I grew up as part of Wilshire Baptist Church in Dallas, Texas, where the pastor, George Mason, retires this year after 35 years of ministry. I remember many “George-isms,” but he declared the most memorable one during baby dedications. After walking the newest nursery addition up and down the aisles for everyone to see, he returned the child to the parents at the front and proclaimed that God promised this baby “a good road, but not an easy one.” Oof. Cue the tears.
That distinction between good and easy is tough. The message Jesus proclaims, to love those who do not love you, and pray for those who do evil against you, is not easy. But somewhere embedded in that kind of loving and praying is a good road waiting to be carved out. This work of love and prayer not only forms a path; it forms us to serve Christ.
I direct a pilot program that connects doulas to birthing parents in an effort to lower the maternal mortality rate. This task has been hard. The reality of COVID, mixed with biased medical practices and years of misinformation, has reigned supreme as we’ve tried to move this effort forward. Moving two steps forward then taking fifteen steps back is tiresome. After many conversations and presentations, a colleague reminded me that even Jesus’ message was seldom received with kindness or fully understood. The comment was an invaluable reminder to me that even when our tasks are not easy, they are still good. When do you need to remember that message from Jesus?

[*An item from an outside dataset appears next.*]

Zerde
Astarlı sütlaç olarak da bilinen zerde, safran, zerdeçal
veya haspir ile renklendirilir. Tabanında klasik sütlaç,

Today’s passage includes the Golden Rule, do to others as you would have them do to you (v. 31). These days in trauma-informed care and equity work, we talk about the Platinum Rule, “do to others as they would like done.” What might change if we utilized this platinum rule?
Lord, you often ask of us the opposite of what we expect—to love our enemies, to pray for those who persecute us. Help us remember that following you is not meant to be easy, but that it will be good. Amen.